Folha de S. Paulo
Se você quer o impeachment de Bolsonaro,
seja contra a violência nos protestos
Os protestos
de 3 de junho chamaram muita gente às ruas, mas ainda não alcançaram
a dimensão necessária para impressionar a classe política e a opinião pública.
Além disso, foram palco de infelizes atos de
violência: depredação de universidade, banco, ponto de ônibus;
funcionários de segurança do metrô e policial feridos; e até mesmo agressão contra
manifestantes de outros partidos.
As cenas de violência correm os grupos de
WhatsApp e servem como propaganda bolsonarista. Mesmo assim, não falta quem
defenda o uso da violência, ecoando os argumentos
usados por black blocs desde os anos 2000. Como derrubar um
governo com inclinações autoritárias sem a violência?
Na realidade, a violência não é só
eticamente problemática. Ela é também um desastre estratégico. É o que mostram
as pesquisadoras Erica Chenowith e Maria Stephan em “Why Civil Resistance
Works” (2012).
Em um levantamento exaustivo de todos os movimentos para mudança de regime no mundo entre 1900 e 2006, as pesquisadoras constataram que movimentos não violentos tiveram mais que o dobro da taxa de sucesso que movimentos violentos (e mesmo contra os regimes mais repressivos).
A explicação é simples. Primeiro: há uma brutal desproporção entre a força dos
manifestantes e as forças de segurança. Por mais radicais que sejam, um punhado
de jovens radicais são insignificantes perto do poder de repressão do Estado.
Não há nenhuma revolução a caminho.
O que determina o sucesso de um movimento
popular nos dias de hoje, mais do que a força das armas, é seu poder de
conquistar a opinião pública. Sua capacidade de mobilizar pessoas simpáticas à
causa e persuadir aquelas que ainda não se posicionaram.
Quanto mais
violento o protesto, mais ele afasta as pessoas das ruas —especialmente
os mais vulneráveis fisicamente, como idosos, mulheres e pessoas com deficiência—,
seja por medo ou por antipatia. Ao mesmo tempo, coloca a opinião pública contra
os manifestantes e a favor da repressão.
Um mar de manifestantes pacíficos dá a
segurança para ainda mais pessoas irem às ruas. E aumenta a simpatia pela
causa. Se a polícia usar da violência contra manifestantes pacíficos, a opinião
pública os favorece ainda mais.
Há até quem diga que os atos de
vandalismo dos protestos tenham sido obra de policiais
bolsonaristas infiltrados. Não faço ideia se a acusação é verdadeira, só
ressalto a conclusão óbvia: o uso da violência é tão ruim para a causa
antibolsonarista que suscita até mesmo a hipótese de sabotagem.

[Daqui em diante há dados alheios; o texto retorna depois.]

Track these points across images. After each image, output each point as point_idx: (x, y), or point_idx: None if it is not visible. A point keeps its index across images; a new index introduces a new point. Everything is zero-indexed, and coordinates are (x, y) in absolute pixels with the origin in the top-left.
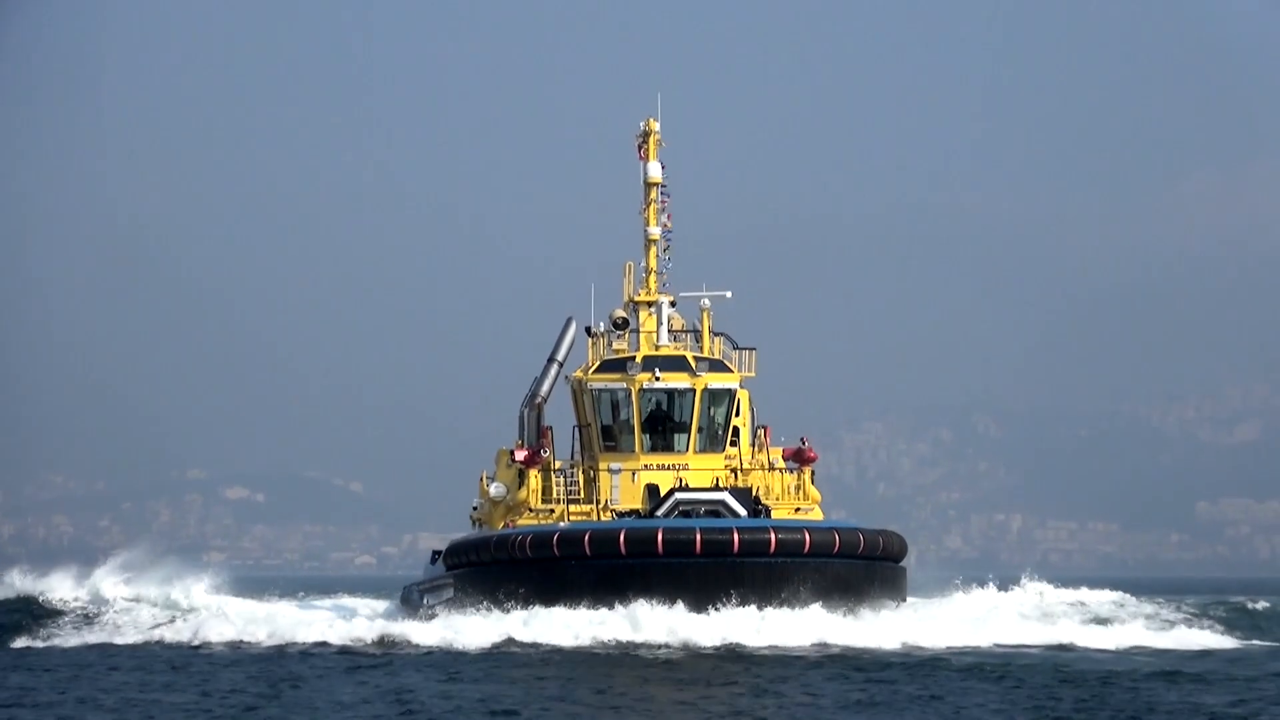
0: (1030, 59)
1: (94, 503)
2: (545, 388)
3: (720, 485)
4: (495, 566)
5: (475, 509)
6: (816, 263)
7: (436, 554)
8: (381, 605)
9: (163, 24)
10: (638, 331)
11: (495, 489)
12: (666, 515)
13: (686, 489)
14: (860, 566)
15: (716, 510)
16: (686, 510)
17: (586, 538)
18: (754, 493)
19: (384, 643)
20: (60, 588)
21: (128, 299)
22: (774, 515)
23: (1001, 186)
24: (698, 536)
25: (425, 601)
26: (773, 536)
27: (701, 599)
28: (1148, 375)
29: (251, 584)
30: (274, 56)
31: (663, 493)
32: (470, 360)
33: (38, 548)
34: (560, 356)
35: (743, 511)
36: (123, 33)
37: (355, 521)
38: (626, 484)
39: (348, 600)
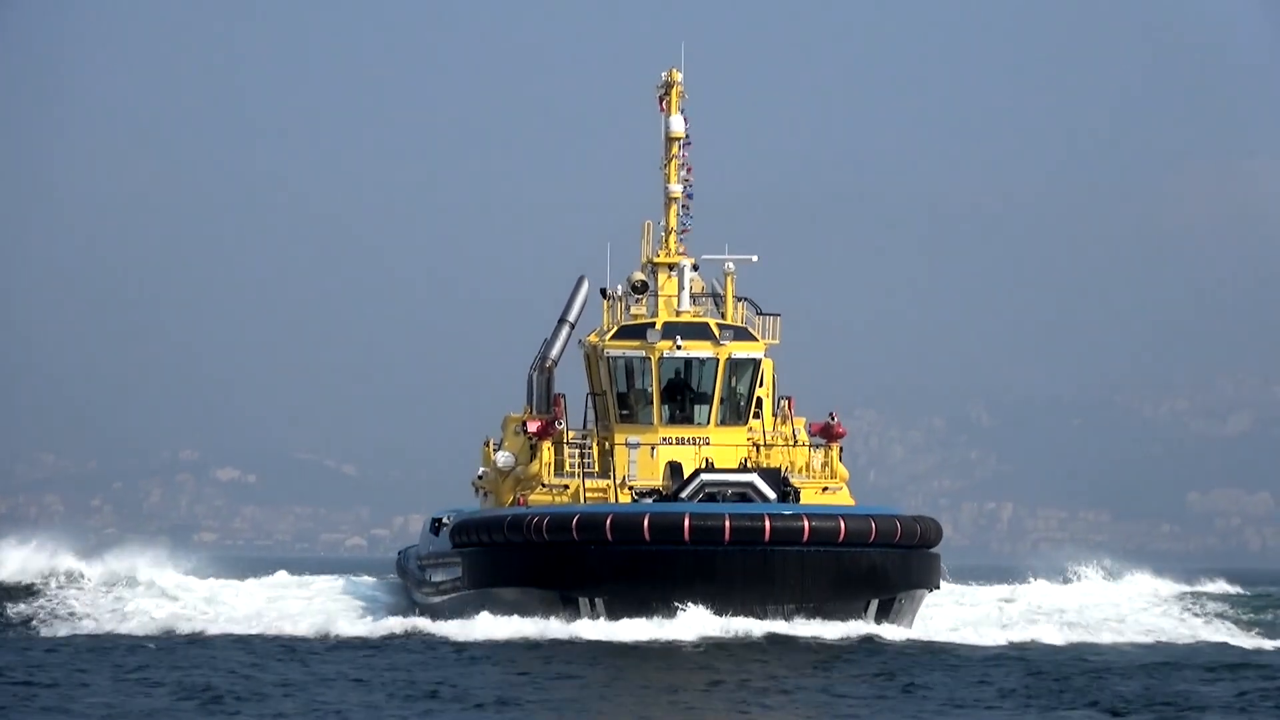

Em breve, conforme a vacina ganhe tração,
se tornará mais seguro tomar as ruas. Será o momento de conquistar o coração do
maior número de pessoas —de todos os partidos— para mostrar com clareza para a
classe política que este governo já ultrapassou todos os limites.
No momento, para as legendas do centrão, é
confortável ter um presidente fraco. O único jeito de mudar esse cálculo
político é por meio da pressão popular. É momento de unir, não de dividir.

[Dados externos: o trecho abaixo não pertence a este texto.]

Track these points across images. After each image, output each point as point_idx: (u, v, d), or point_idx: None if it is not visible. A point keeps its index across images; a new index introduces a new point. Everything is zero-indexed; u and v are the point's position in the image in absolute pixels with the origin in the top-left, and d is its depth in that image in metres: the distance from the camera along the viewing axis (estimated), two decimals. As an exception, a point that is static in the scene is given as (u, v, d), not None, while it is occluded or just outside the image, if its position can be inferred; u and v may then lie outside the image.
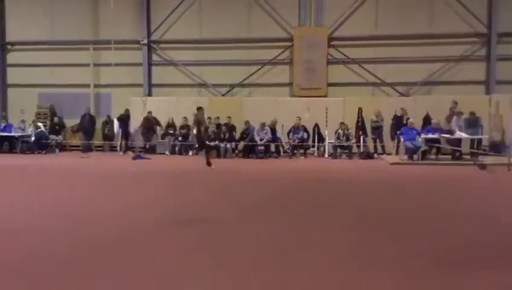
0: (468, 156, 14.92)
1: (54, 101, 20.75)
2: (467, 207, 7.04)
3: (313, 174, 11.99)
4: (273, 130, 17.40)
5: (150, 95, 20.31)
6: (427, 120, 16.66)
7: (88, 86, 20.86)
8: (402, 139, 15.12)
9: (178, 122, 18.57)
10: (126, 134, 18.78)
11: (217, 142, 16.91)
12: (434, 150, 15.25)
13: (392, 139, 16.86)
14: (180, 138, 18.23)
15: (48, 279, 3.65)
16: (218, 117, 17.67)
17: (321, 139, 17.70)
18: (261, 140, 16.96)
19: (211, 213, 6.43)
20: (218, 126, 17.48)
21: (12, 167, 13.74)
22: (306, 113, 17.90)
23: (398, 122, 16.56)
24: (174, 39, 20.42)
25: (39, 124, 19.07)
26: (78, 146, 19.58)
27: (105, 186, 9.55)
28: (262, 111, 17.71)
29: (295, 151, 17.19)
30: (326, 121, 17.69)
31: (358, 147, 17.11)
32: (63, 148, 19.72)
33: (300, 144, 17.18)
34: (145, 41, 20.33)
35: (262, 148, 17.05)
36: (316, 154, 17.68)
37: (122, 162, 14.91)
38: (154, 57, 20.80)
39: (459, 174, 11.92)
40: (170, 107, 18.96)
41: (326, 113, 17.78)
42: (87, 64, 20.80)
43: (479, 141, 15.65)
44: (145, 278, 3.67)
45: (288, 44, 19.72)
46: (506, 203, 7.52)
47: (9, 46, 21.60)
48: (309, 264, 4.04)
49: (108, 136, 19.36)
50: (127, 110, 18.95)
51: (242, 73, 19.87)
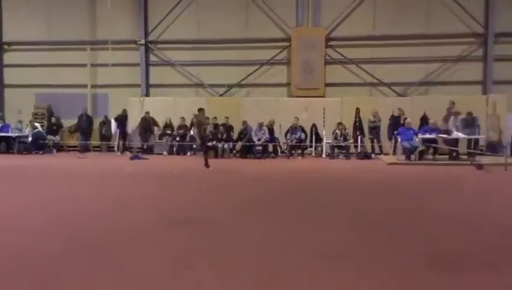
0: (465, 156, 14.98)
1: (51, 102, 20.75)
2: (464, 207, 7.05)
3: (310, 175, 11.99)
4: (271, 130, 17.42)
5: (147, 95, 20.32)
6: (425, 120, 16.70)
7: (85, 86, 20.86)
8: (399, 139, 15.17)
9: (175, 123, 18.58)
10: (123, 134, 18.79)
11: (214, 142, 16.92)
12: (431, 150, 15.30)
13: (390, 139, 16.91)
14: (177, 138, 18.23)
15: (44, 278, 3.64)
16: (215, 117, 17.70)
17: (319, 140, 17.73)
18: (259, 140, 16.98)
19: (208, 213, 6.42)
20: (216, 126, 17.49)
21: (9, 167, 13.72)
22: (304, 113, 17.93)
23: (396, 123, 16.62)
24: (172, 39, 20.42)
25: (36, 124, 19.06)
26: (75, 146, 19.59)
27: (103, 187, 9.53)
28: (260, 111, 17.75)
29: (293, 152, 17.20)
30: (324, 121, 17.73)
31: (356, 147, 17.14)
32: (60, 148, 19.72)
33: (298, 144, 17.20)
34: (143, 41, 20.34)
35: (260, 148, 17.08)
36: (313, 154, 17.72)
37: (119, 163, 14.89)
38: (152, 57, 20.81)
39: (456, 174, 11.94)
40: (168, 108, 18.96)
41: (324, 113, 17.84)
42: (85, 65, 20.79)
43: (476, 141, 15.71)
44: (142, 278, 3.66)
45: (286, 44, 19.74)
46: (503, 203, 7.53)
47: (6, 46, 21.59)
48: (307, 264, 4.04)
49: (106, 137, 19.37)
50: (125, 111, 18.97)
51: (240, 73, 19.89)
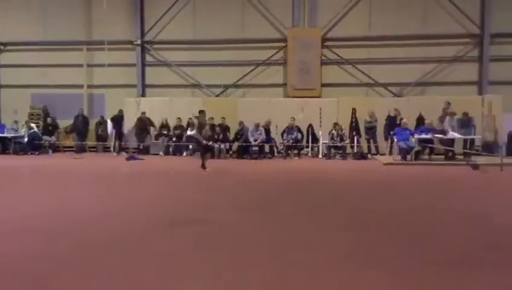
0: (461, 156, 15.01)
1: (47, 102, 20.66)
2: (461, 207, 7.08)
3: (307, 175, 12.02)
4: (267, 131, 17.41)
5: (143, 95, 20.28)
6: (420, 120, 16.75)
7: (81, 86, 20.79)
8: (395, 140, 15.19)
9: (172, 123, 18.56)
10: (120, 135, 18.74)
11: (210, 142, 16.87)
12: (427, 150, 15.34)
13: (386, 139, 16.94)
14: (174, 138, 18.21)
15: (44, 278, 3.63)
16: (212, 118, 17.63)
17: (315, 140, 17.74)
18: (255, 141, 16.97)
19: (205, 213, 6.42)
20: (212, 127, 17.45)
21: (4, 167, 13.67)
22: (300, 113, 17.94)
23: (392, 123, 16.64)
24: (168, 40, 20.39)
25: (32, 124, 19.01)
26: (71, 147, 19.51)
27: (99, 187, 9.50)
28: (256, 112, 17.73)
29: (289, 152, 17.21)
30: (320, 121, 17.74)
31: (352, 147, 17.17)
32: (56, 149, 19.64)
33: (294, 144, 17.20)
34: (139, 41, 20.29)
35: (257, 148, 17.07)
36: (310, 154, 17.72)
37: (115, 163, 14.86)
38: (148, 58, 20.77)
39: (452, 174, 11.99)
40: (164, 108, 18.94)
41: (320, 113, 17.84)
42: (81, 65, 20.73)
43: (472, 141, 15.75)
44: (142, 279, 3.66)
45: (282, 45, 19.75)
46: (499, 203, 7.57)
47: (2, 47, 21.48)
48: (308, 264, 4.04)
49: (102, 137, 19.30)
50: (121, 111, 18.92)
51: (236, 74, 19.88)
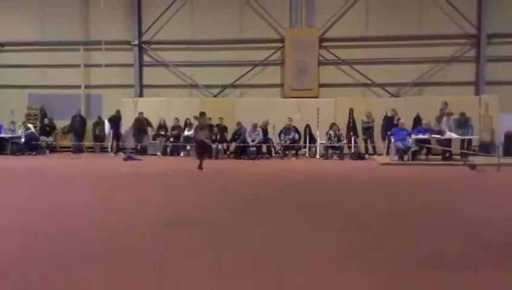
0: (458, 157, 15.06)
1: (44, 102, 20.61)
2: (458, 207, 7.09)
3: (305, 175, 12.02)
4: (265, 131, 17.43)
5: (141, 95, 20.26)
6: (418, 121, 16.77)
7: (79, 86, 20.76)
8: (393, 140, 15.23)
9: (169, 123, 18.54)
10: (117, 135, 18.73)
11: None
12: (424, 150, 15.38)
13: (383, 139, 16.97)
14: (171, 138, 18.20)
15: (37, 278, 3.63)
16: (210, 118, 17.59)
17: (312, 140, 17.75)
18: (253, 141, 16.98)
19: (203, 214, 6.41)
20: (210, 127, 17.42)
21: (1, 168, 13.64)
22: (297, 114, 17.95)
23: (389, 123, 16.68)
24: (165, 40, 20.37)
25: (29, 125, 18.98)
26: (68, 147, 19.47)
27: (96, 187, 9.49)
28: (254, 112, 17.73)
29: (286, 152, 17.21)
30: (318, 121, 17.76)
31: (350, 147, 17.18)
32: (53, 149, 19.62)
33: (291, 144, 17.21)
34: (136, 42, 20.27)
35: (254, 149, 17.07)
36: (307, 155, 17.74)
37: (113, 163, 14.84)
38: (145, 58, 20.75)
39: (449, 174, 12.01)
40: (161, 108, 18.93)
41: (318, 114, 17.87)
42: (78, 65, 20.69)
43: (469, 141, 15.82)
44: (137, 280, 3.66)
45: (280, 45, 19.76)
46: (496, 203, 7.58)
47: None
48: (305, 264, 4.05)
49: (99, 137, 19.28)
50: (118, 111, 18.91)
51: (233, 74, 19.87)
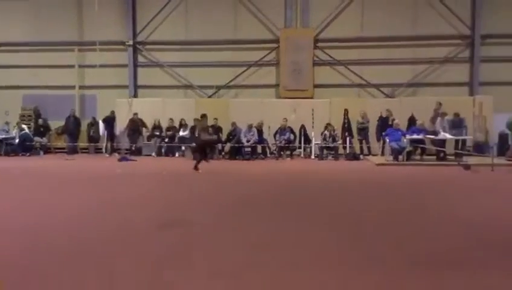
0: (453, 157, 15.10)
1: (38, 103, 20.50)
2: (452, 207, 7.11)
3: (299, 175, 12.02)
4: (260, 132, 17.41)
5: (135, 96, 20.19)
6: (412, 121, 16.79)
7: (73, 87, 20.67)
8: (387, 140, 15.26)
9: (164, 124, 18.51)
10: (111, 136, 18.68)
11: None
12: (419, 150, 15.40)
13: (378, 140, 17.00)
14: (166, 139, 18.17)
15: (28, 279, 3.61)
16: (215, 118, 17.54)
17: (307, 141, 17.75)
18: (248, 141, 16.96)
19: (197, 214, 6.41)
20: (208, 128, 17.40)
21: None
22: (292, 114, 17.95)
23: (384, 124, 16.70)
24: (160, 40, 20.32)
25: (23, 126, 18.90)
26: (63, 148, 19.40)
27: (91, 188, 9.45)
28: (249, 112, 17.72)
29: (282, 153, 17.20)
30: (313, 122, 17.76)
31: (345, 148, 17.18)
32: (47, 150, 19.53)
33: (286, 145, 17.19)
34: (131, 42, 20.21)
35: (249, 149, 17.06)
36: (302, 155, 17.73)
37: (107, 164, 14.81)
38: (140, 58, 20.69)
39: (443, 174, 12.03)
40: (156, 109, 18.88)
41: (313, 114, 17.86)
42: (72, 66, 20.59)
43: (463, 141, 15.86)
44: (133, 280, 3.64)
45: (275, 45, 19.75)
46: (490, 203, 7.60)
47: (-7, 47, 21.33)
48: (299, 264, 4.05)
49: (94, 138, 19.21)
50: (113, 112, 18.85)
51: (228, 74, 19.85)
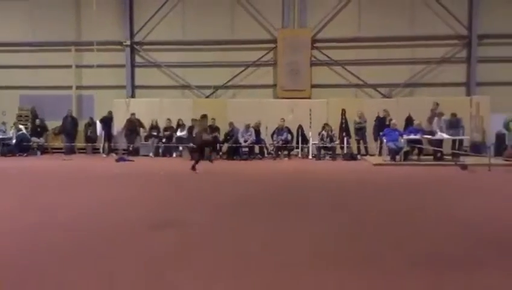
0: (450, 157, 15.14)
1: (35, 103, 20.47)
2: (450, 207, 7.12)
3: (296, 176, 12.03)
4: (257, 132, 17.41)
5: (133, 96, 20.17)
6: (409, 121, 16.82)
7: (70, 87, 20.64)
8: (385, 140, 15.28)
9: (162, 124, 18.50)
10: (109, 136, 18.67)
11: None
12: (416, 150, 15.45)
13: (375, 140, 17.04)
14: (163, 139, 18.16)
15: (17, 281, 3.61)
16: (213, 119, 17.51)
17: (305, 141, 17.76)
18: (245, 141, 16.97)
19: (195, 214, 6.41)
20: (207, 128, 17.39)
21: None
22: (290, 114, 17.96)
23: (381, 124, 16.73)
24: (157, 40, 20.30)
25: (20, 126, 18.86)
26: (60, 148, 19.35)
27: (88, 188, 9.43)
28: (247, 113, 17.71)
29: (279, 153, 17.21)
30: (310, 122, 17.78)
31: (342, 148, 17.20)
32: (44, 150, 19.49)
33: (284, 145, 17.20)
34: (128, 42, 20.18)
35: (247, 149, 17.06)
36: (299, 155, 17.73)
37: (105, 165, 14.79)
38: (137, 59, 20.67)
39: (440, 174, 12.05)
40: (153, 109, 18.87)
41: (310, 114, 17.89)
42: (69, 66, 20.56)
43: (460, 141, 15.91)
44: (130, 280, 3.64)
45: (272, 46, 19.76)
46: (487, 203, 7.61)
47: (-10, 48, 21.27)
48: (297, 264, 4.05)
49: (91, 138, 19.18)
50: (110, 112, 18.83)
51: (226, 75, 19.84)
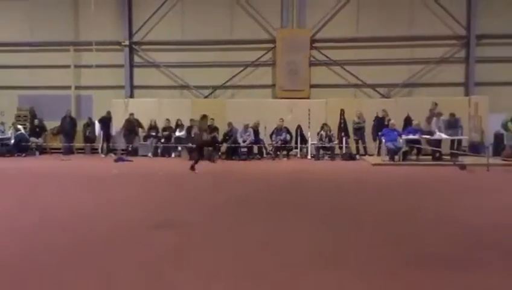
0: (448, 157, 15.14)
1: (34, 103, 20.43)
2: (449, 207, 7.13)
3: (295, 176, 12.03)
4: (256, 132, 17.41)
5: (131, 96, 20.15)
6: (408, 121, 16.84)
7: (69, 87, 20.61)
8: (383, 140, 15.28)
9: (160, 124, 18.49)
10: (108, 136, 18.64)
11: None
12: (415, 150, 15.44)
13: (374, 140, 17.04)
14: (162, 139, 18.15)
15: (14, 280, 3.61)
16: (212, 119, 17.48)
17: (304, 141, 17.76)
18: (244, 142, 16.96)
19: (193, 215, 6.41)
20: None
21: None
22: (289, 114, 17.96)
23: (380, 124, 16.73)
24: (156, 40, 20.28)
25: (19, 126, 18.82)
26: (58, 149, 19.34)
27: (87, 189, 9.43)
28: (245, 113, 17.70)
29: (278, 153, 17.21)
30: (309, 122, 17.79)
31: (341, 148, 17.20)
32: (43, 151, 19.46)
33: (283, 145, 17.19)
34: (127, 42, 20.16)
35: (245, 150, 17.05)
36: (298, 155, 17.73)
37: (103, 165, 14.78)
38: (136, 59, 20.64)
39: (439, 174, 12.07)
40: (152, 109, 18.86)
41: (309, 114, 17.89)
42: (68, 66, 20.55)
43: (459, 141, 15.91)
44: (129, 280, 3.64)
45: (271, 46, 19.75)
46: (486, 203, 7.61)
47: (-12, 48, 21.23)
48: (296, 264, 4.06)
49: (90, 139, 19.15)
50: (109, 112, 18.80)
51: (225, 75, 19.82)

Momento de mostrar que nenhum cidadão honesto, pacífico e solidário pode
tolerar a incompetência, a má-fé, a corrupção e a podridão moral do governo
Bolsonaro e seus aliados.
Se você quer que Bolsonaro pague pelos crimes que cometeu como presidente, começando já pela perda do mandato, coloque-se claramente contra atos de violência e depredação nos protestos pelo impeachment. E cobre dos organizadores passos concretos para impedir e afastar pretensos revolucionários que, num ato vaidoso e destrutivo, comprometem toda a causa. Quanto mais aliados, melhor.